GitHub Search Sabotaged: Malware Hidden in Popular Repositories
In the ever-evolving landscape of cybersecurity, a new threat has emerged, cleverly exploiting GitHub’s vast open-source ecosystem. Cybercriminals, demonstrating both ingenuity and malice, have initiated a campaign that manipulates GitHub’s search functionality to distribute malware through repositories masquerading as legitimate projects. This report, brought to light by the vigilant analysis of Checkmarx, underscores the sophisticated tactics these threat actors employ to ensnare unsuspecting developers.
Image: Checkmarx
The essence of this scheme lies in the abuse of GitHub’s search features. Attackers create repositories with appealing names and topics, mimicking popular games, tools, or software, thereby attracting their victims. But the deceit doesn’t end there; through automated updates and the strategic addition of fake stars, these malicious repositories gain undue visibility, tricking users into believing in their authenticity and popularity.

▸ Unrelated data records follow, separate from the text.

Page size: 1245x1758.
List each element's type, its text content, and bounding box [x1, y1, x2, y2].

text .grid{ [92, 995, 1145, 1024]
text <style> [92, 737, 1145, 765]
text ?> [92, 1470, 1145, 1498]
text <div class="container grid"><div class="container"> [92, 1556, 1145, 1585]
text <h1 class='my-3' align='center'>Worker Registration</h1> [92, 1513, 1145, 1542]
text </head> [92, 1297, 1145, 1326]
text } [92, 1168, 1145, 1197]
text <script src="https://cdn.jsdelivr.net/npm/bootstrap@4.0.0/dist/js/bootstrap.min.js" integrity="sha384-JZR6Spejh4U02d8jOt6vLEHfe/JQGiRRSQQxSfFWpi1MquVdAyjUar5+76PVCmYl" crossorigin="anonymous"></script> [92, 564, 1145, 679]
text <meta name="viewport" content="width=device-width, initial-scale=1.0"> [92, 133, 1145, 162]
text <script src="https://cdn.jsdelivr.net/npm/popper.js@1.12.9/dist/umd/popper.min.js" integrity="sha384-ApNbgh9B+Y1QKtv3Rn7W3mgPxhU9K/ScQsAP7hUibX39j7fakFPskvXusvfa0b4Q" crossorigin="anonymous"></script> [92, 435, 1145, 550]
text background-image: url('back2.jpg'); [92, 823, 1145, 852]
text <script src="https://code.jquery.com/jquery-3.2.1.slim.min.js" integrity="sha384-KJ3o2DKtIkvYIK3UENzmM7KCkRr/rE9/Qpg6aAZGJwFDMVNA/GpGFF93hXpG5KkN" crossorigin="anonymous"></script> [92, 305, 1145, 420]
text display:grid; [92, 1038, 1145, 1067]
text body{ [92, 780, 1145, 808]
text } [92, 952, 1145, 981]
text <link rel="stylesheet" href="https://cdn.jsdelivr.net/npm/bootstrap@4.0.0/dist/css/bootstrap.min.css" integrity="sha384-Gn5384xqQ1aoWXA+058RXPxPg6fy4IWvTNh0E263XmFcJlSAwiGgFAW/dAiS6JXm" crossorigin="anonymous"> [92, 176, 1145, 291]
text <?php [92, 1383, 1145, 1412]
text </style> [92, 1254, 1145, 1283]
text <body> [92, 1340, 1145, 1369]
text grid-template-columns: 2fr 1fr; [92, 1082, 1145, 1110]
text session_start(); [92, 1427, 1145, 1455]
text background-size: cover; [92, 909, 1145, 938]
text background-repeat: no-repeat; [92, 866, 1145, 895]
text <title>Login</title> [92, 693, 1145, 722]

Employing GitHub Actions, the attackers incessantly update these repositories, a facade of activity that significantly boosts their search rankings. These updates, often as trivial as altering a log file, prey on the platform’s algorithms, pushing the repositories to the forefront of search results.

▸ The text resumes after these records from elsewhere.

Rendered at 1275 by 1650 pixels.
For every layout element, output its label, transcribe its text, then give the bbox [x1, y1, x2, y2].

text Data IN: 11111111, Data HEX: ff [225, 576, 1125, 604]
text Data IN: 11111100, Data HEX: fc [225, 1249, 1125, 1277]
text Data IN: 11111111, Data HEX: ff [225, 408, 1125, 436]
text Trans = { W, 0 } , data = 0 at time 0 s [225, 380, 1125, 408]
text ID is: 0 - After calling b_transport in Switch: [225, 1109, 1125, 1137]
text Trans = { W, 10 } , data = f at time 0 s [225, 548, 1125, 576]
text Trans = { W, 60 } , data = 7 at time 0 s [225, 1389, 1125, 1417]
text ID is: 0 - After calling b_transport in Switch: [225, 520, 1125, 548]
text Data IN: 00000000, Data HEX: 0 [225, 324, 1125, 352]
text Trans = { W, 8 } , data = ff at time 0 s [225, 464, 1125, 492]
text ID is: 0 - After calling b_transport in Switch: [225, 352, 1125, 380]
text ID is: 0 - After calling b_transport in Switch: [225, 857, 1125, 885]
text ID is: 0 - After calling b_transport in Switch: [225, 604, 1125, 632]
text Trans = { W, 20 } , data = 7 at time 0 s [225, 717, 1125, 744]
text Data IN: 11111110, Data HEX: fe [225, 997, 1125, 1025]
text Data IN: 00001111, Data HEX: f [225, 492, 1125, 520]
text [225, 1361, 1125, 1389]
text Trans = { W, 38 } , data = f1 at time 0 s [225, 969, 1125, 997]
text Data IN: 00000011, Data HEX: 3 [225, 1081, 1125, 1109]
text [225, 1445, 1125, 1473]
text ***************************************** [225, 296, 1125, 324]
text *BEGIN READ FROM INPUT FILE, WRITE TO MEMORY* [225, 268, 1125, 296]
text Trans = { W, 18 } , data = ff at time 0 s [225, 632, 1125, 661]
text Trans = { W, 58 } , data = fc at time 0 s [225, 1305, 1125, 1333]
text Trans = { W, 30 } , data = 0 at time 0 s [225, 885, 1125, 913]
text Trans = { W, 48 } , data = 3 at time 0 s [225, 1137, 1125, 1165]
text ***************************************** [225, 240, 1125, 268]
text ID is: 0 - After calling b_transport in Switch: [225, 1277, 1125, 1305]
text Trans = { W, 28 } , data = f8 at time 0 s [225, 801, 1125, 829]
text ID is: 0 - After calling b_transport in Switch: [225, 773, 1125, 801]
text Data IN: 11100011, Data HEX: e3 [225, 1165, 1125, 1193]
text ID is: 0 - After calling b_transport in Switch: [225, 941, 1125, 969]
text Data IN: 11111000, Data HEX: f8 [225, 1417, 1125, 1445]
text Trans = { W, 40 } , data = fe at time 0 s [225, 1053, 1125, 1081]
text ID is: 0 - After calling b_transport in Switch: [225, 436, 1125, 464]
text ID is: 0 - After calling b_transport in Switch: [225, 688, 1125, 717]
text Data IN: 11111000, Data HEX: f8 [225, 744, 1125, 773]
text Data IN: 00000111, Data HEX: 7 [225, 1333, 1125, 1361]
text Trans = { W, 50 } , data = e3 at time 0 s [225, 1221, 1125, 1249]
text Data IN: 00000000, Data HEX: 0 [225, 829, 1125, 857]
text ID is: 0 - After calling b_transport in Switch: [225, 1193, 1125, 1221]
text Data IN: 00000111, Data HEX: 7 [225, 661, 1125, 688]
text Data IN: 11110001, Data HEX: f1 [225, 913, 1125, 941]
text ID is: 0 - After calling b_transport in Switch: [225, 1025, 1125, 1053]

To compound the illusion, attackers deploy fake accounts to star these repositories, fabricating a sense of community endorsement and trustworthiness. This manipulation, albeit more modest in its execution compared to past incidents, effectively amplifies the repositories’ visibility, ensnaring more victims under its guise.

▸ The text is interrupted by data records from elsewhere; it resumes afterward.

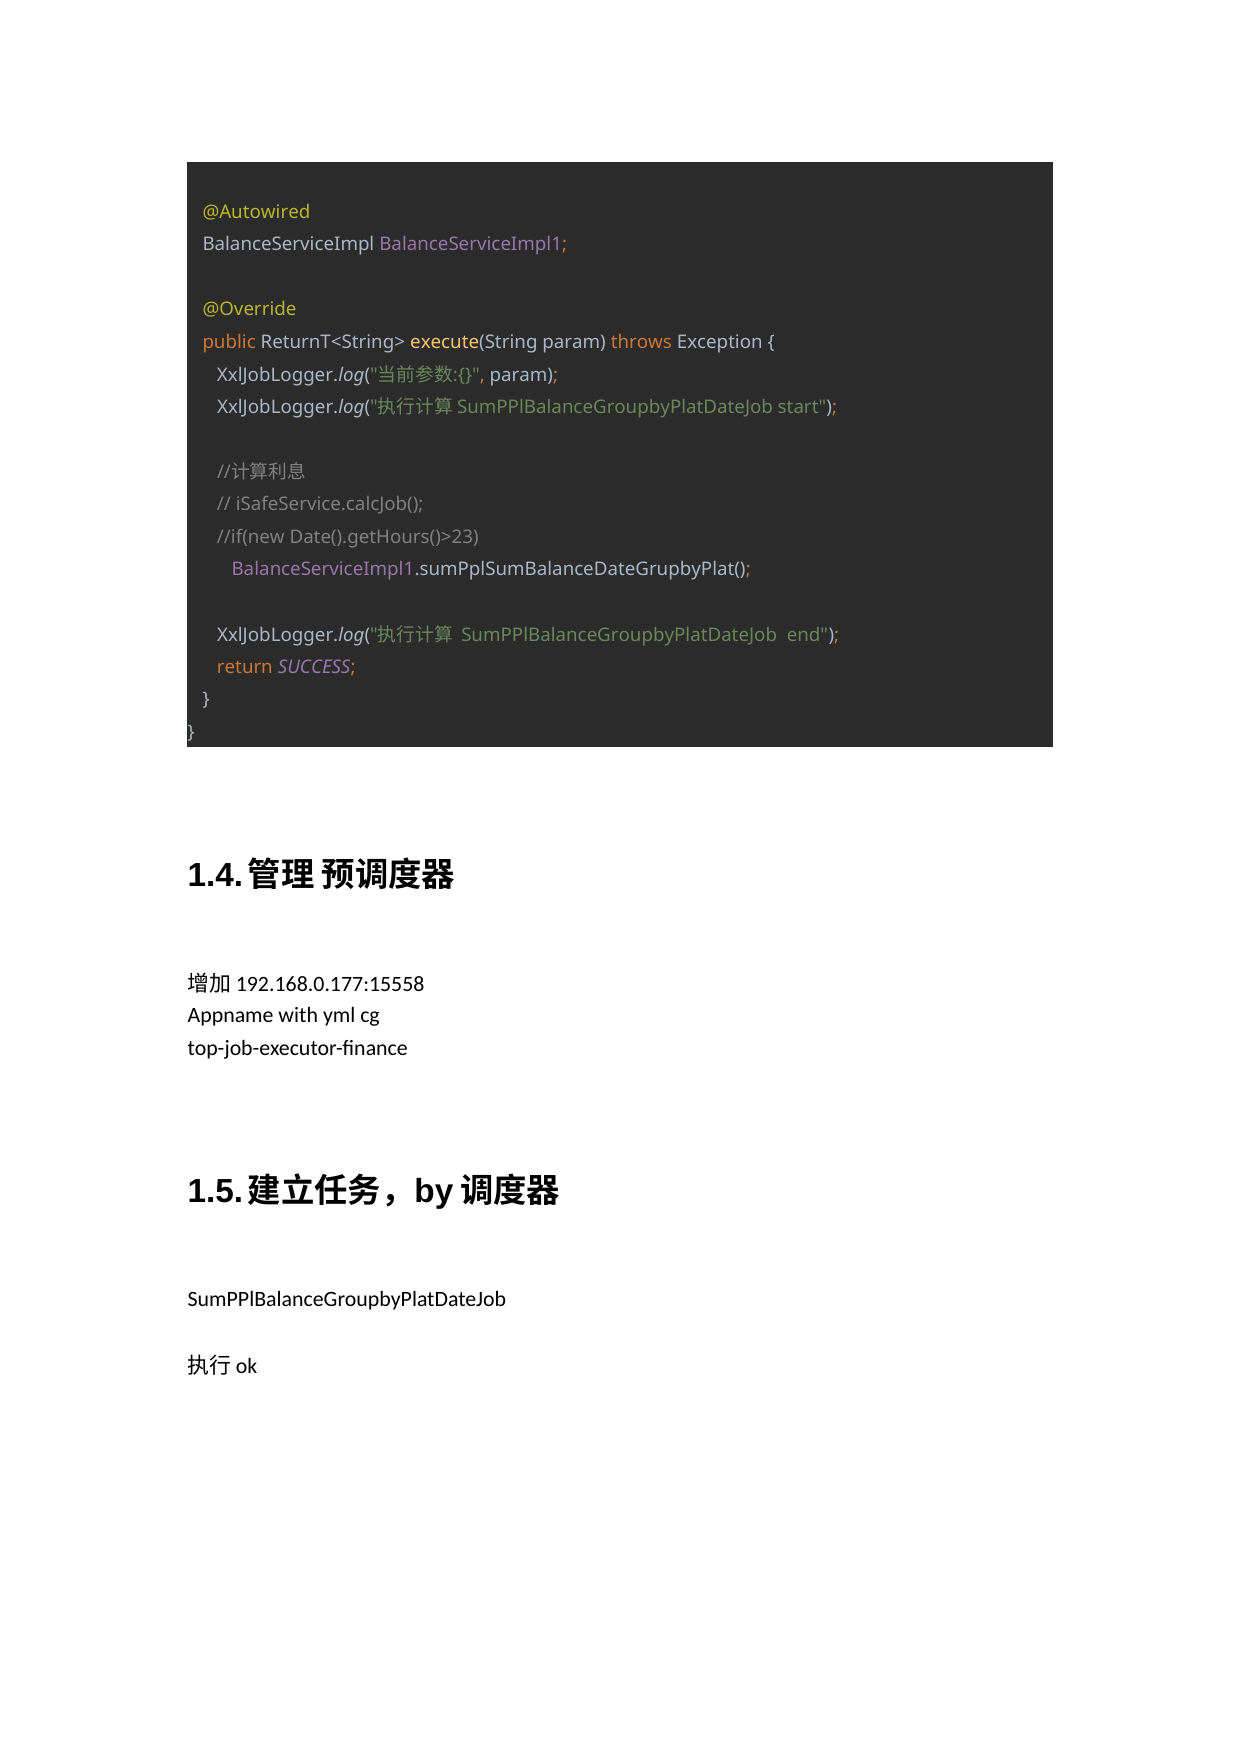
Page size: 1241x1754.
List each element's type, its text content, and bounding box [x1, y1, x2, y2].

subtitle 建立任务，by调度器 [187, 1155, 1053, 1220]
text 执行ok [187, 1347, 1053, 1380]
text top-job-executor-finance [187, 1031, 1053, 1063]
text 增加192.168.0.177:15558 [187, 966, 1053, 998]
text SumPPlBalanceGroupbyPlatDateJob [187, 1282, 1053, 1315]
text Appname with yml cg [187, 998, 1053, 1031]
subtitle 管理 预调度器 [187, 839, 1053, 904]
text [187, 162, 1053, 747]
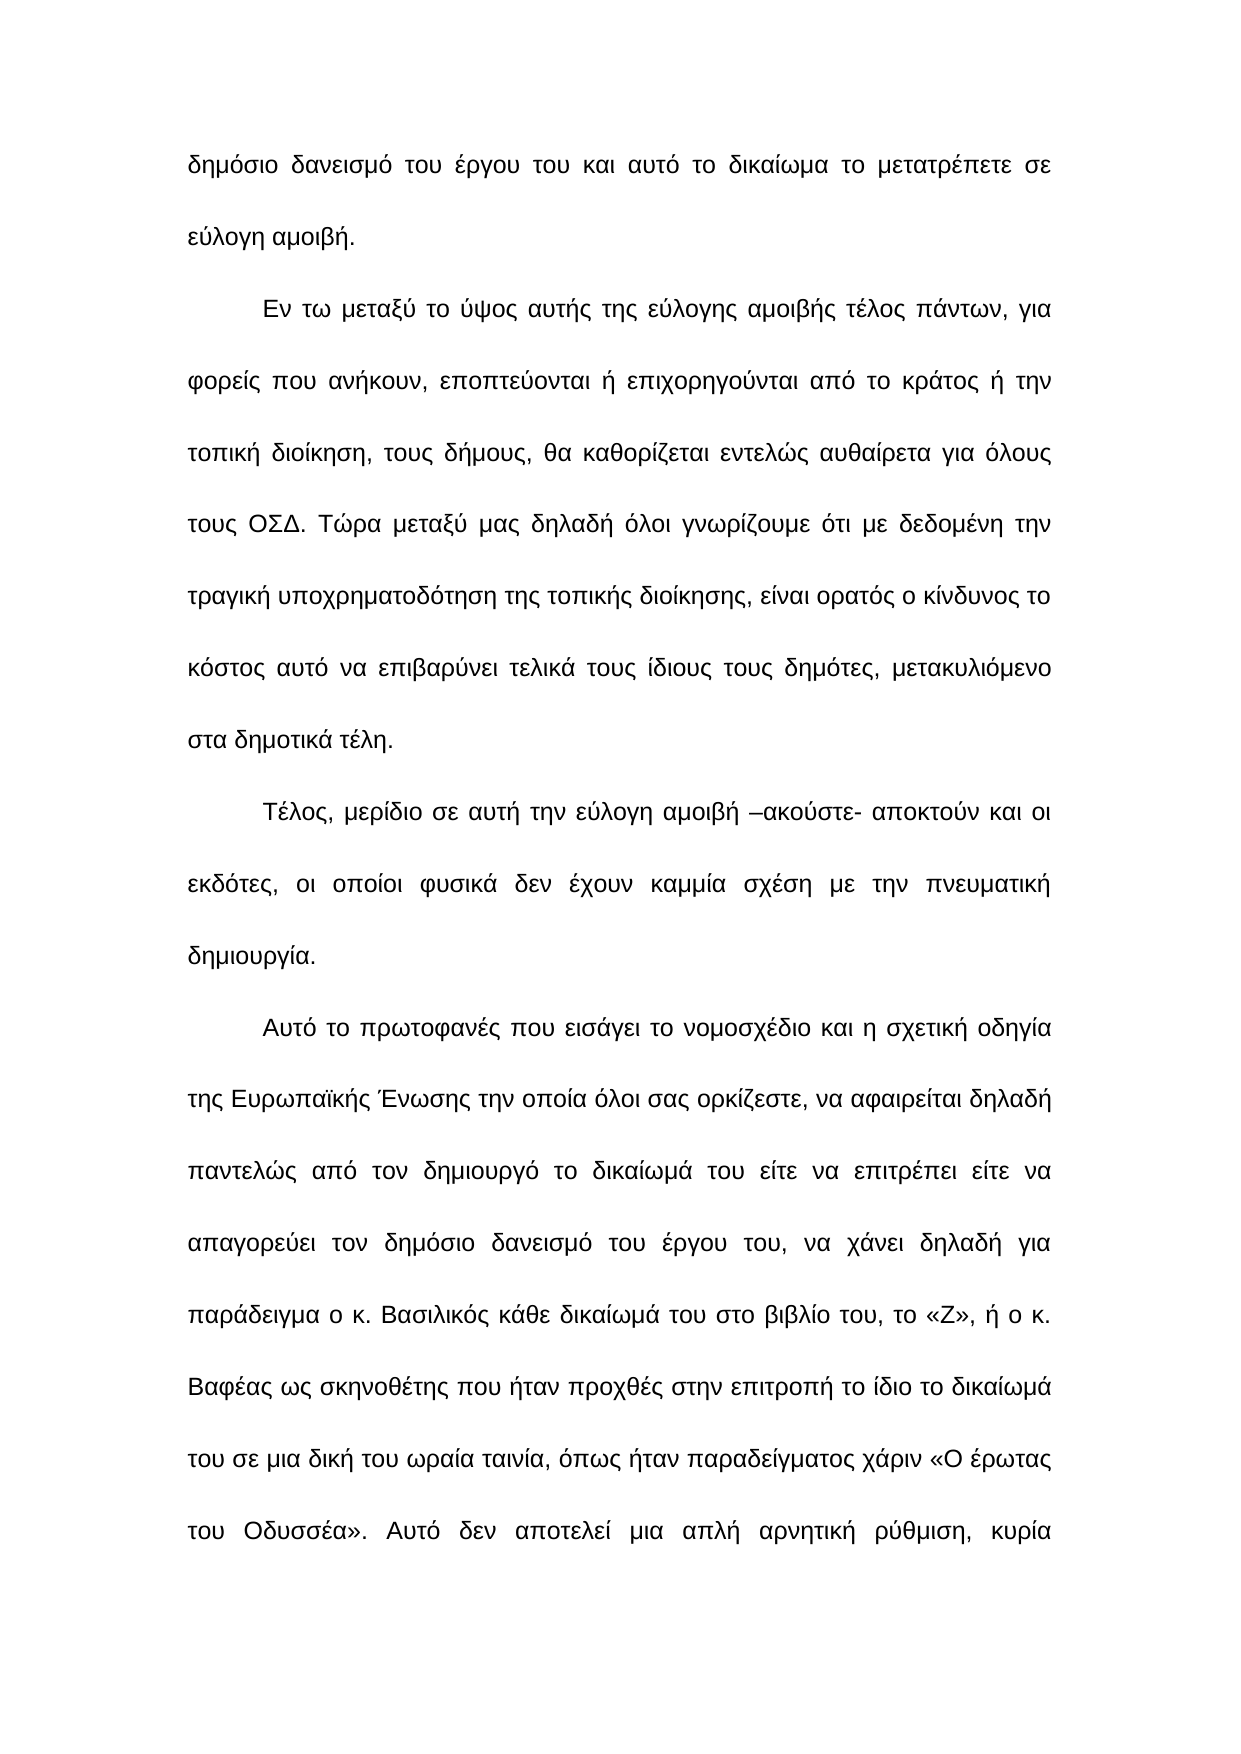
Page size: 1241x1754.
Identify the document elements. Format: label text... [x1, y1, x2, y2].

text Τέλος, μερίδιο σε αυτή την εύλογη αμοιβή –ακούστε- αποκτούν και οι εκδότες, οι οποίοι φυσικά δεν έχουν καμμία σχέση με την πνευματική δημιουργία. [187, 797, 1053, 969]
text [187, 150, 1053, 251]
text Εν τω μεταξύ το ύψος αυτής της εύλογης αμοιβής τέλος πάντων, για φορείς που ανήκουν, εποπτεύονται ή επιχορηγούνται από το κράτος ή την τοπική διοίκηση, τους δήμους, θα καθορίζεται εντελώς αυθαίρετα για όλους τους ΟΣΔ. Τώρα μεταξύ μας δηλαδή όλοι γνωρίζουμε ότι με δεδομένη την τραγική υποχρηματοδότηση της τοπικής διοίκησης, είναι ορατός ο κίνδυνος το κόστος αυτό να επιβαρύνει τελικά τους ίδιους τους δημότες, μετακυλιόμενο στα δημοτικά τέλη. [187, 294, 1053, 754]
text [187, 1012, 1053, 1544]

Within these repositories lurks the true danger: malware cleverly concealed within Visual Studio project files (.csproj or .vcxproj). This obfuscation ensures the automatic execution of malicious code upon the building of the project.
Image: Checkmarx
The malware operates by embedding a script in a pre-build event, which then executes a concoction of batch and VBScript files, ultimately running a PowerShell script designed to perform various malicious activities, including downloading and executing further malware based on the victim’s geography. Remarkably, this campaign even tailors its payload to avoid targets in Russia, a nuance that adds another layer of complexity to the threat.
As of April 3rd, the campaign remains active, with the attackers updating their methods to distribute a new form of malware disguised within a bloated executable, designed to evade detection by exceeding the file size limits of many security solutions. This evolution of tactics signifies the attackers’ adaptability and persistence.
The success of this malicious campaign is, unfortunately, evident, with numerous users reporting issues after unknowingly engaging with these repositories. This scenario underscores the critical need for awareness and caution among developers and users alike.